-- DIRECTIONS --
1 > Please pull out the portion of the synopsis about the Fog below, from "In Asala, one" to "collapses around them.", word for word, and skip the data that follows it.
2 > Extend the synopsis about the Fog and the two knights-in-training, picking up right after its final line; the data after it is separate.

-- QUOTED TEXT --
■ ■ ■ ■ ■ ■ ■

The world is on the verge of being consumed by the Fog, an ever-growing mist that corrupts and destroys all life within it. Unable to reach the source, humanity has no way to stop the Fog's growth. The destruction of the world is inevitable; humanity is at the end of its time.

In Asala, one of the few remaining settlements outside the Fog, two friends are on the verge of completing their training to become knights sworn to help weather the coming disaster: the cynical Aeyr Wilder and the kindhearted Mia Alacruz. However, catastrophic events soon destroy the very foundations of their lives, and they are forced to make the choice between their precious friendship and following the path they each believe is right. Their faith in their beliefs, and in each other, will be pushed to the limit as they decide what to save and what to sacrifice as the world collapses around them.

"There is no stopping the coming apocalypse. The only question remaining is: can humanity endure it?"

■ ■ ■ ■ ■ ■ ■

-- GIVEN DATA --
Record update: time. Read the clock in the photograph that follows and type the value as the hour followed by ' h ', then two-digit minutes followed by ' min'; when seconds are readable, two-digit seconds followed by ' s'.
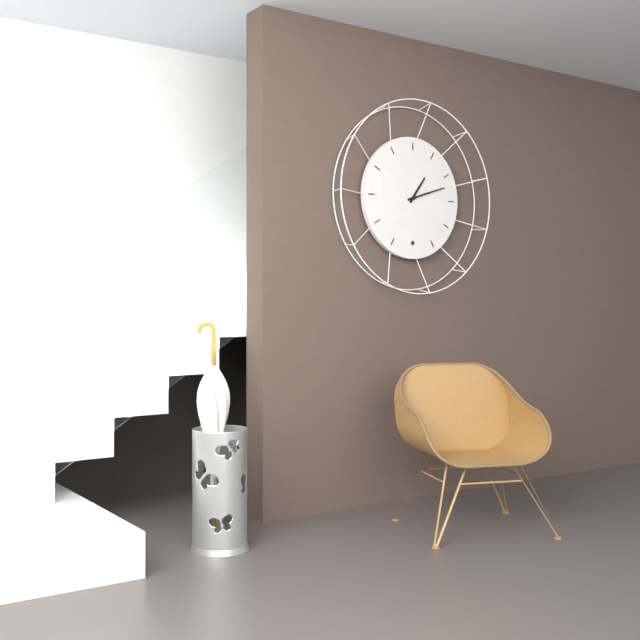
1 h 12 min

■ ■ ■ ■ ■ ■ ■

-- RESPONSES TO THE TASKS --
1 >
In Asala, one of the few remaining settlements outside the Fog, two friends are on the verge of completing their training to become knights sworn to help weather the coming disaster: the cynical Aeyr Wilder and the kindhearted Mia Alacruz. However, catastrophic events soon destroy the very foundations of their lives, and they are forced to make the choice between their precious friendship and following the path they each believe is right. Their faith in their beliefs, and in each other, will be pushed to the limit as they decide what to save and what to sacrifice as the world collapses around them.

2 >
Prayer of the Faithless integrates elements of classic survival-horror games into its turn-based battle system. There are no readily accessible healing abilities, so your survival depends on managing a limited supply of restorative items you find or purchase. In addition, your equipped weapons and armor will drastically affect your performance by raising some stats, penalizing others, and changing your available abilities.

To reward a playstyle of controlled aggression rather than raw power and high levels, the battle system in Prayer of the Faithless turns a number of RPG conventions on their heads: You have three actions per turn, and you can spend them however you wish during battle. Plus, allies and enemies cannot guard, but must maintain their Stamina pools to block incoming damage. You must damage the enemy's Stamina to be able to hurt them, but be careful: overusing powerful abilities will leave allies wide open to attack!

Each ally's personality traits affect their combat prowess and abilities. As the story goes on and the stakes are raised, these traits will develop (and degrade!) along with the character's mental state. You will get to truly understand how each character thinks and feels through conversations and battle performance, and see how the state of the world affects their morale and beliefs.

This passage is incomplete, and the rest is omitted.